Exercise prompt: Show every line in the records below that contains the word "Garden".
────────
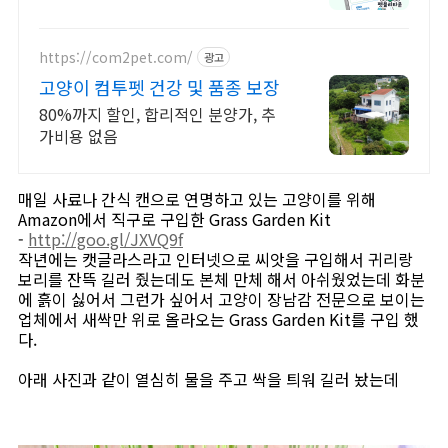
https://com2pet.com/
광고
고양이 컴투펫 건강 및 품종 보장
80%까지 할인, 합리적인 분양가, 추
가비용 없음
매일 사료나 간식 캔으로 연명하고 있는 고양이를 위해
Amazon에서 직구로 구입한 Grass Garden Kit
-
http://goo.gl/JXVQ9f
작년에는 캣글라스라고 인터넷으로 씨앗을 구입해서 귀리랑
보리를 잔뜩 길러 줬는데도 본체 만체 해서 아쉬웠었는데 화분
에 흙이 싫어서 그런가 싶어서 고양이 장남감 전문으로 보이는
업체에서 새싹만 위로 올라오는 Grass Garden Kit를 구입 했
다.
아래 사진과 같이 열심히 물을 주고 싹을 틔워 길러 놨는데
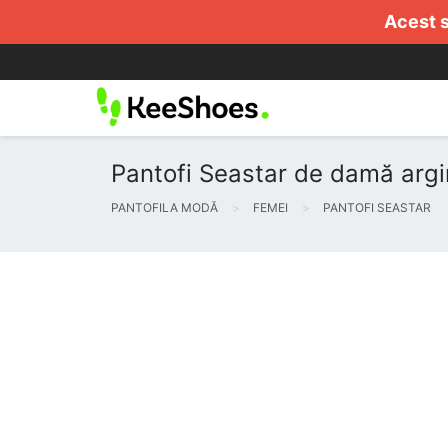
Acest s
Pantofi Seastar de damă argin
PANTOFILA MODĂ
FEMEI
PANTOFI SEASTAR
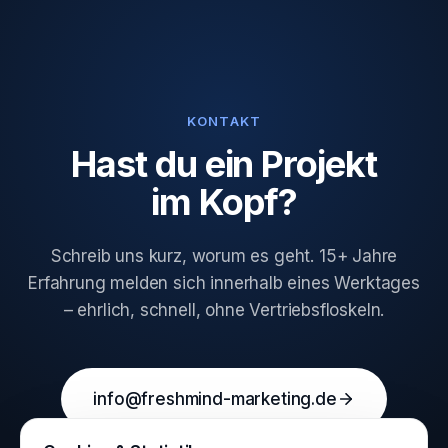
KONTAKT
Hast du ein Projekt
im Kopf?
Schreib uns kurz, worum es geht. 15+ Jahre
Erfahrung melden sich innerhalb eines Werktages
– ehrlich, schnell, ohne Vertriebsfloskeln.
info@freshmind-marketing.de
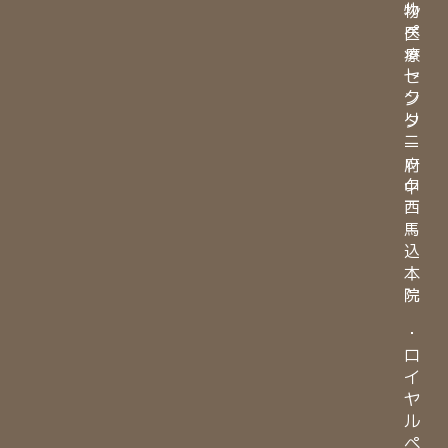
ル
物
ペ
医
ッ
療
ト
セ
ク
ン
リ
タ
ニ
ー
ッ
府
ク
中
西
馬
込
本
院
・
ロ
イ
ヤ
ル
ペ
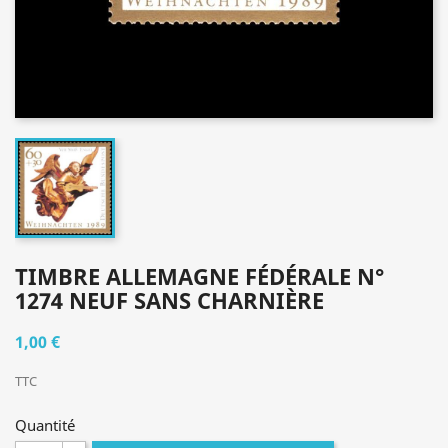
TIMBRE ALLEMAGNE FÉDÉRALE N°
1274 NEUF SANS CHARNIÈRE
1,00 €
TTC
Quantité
────────
Answer to the exercise:
Amazon에서 직구로 구입한 Grass Garden Kit
업체에서 새싹만 위로 올라오는 Grass Garden Kit를 구입 했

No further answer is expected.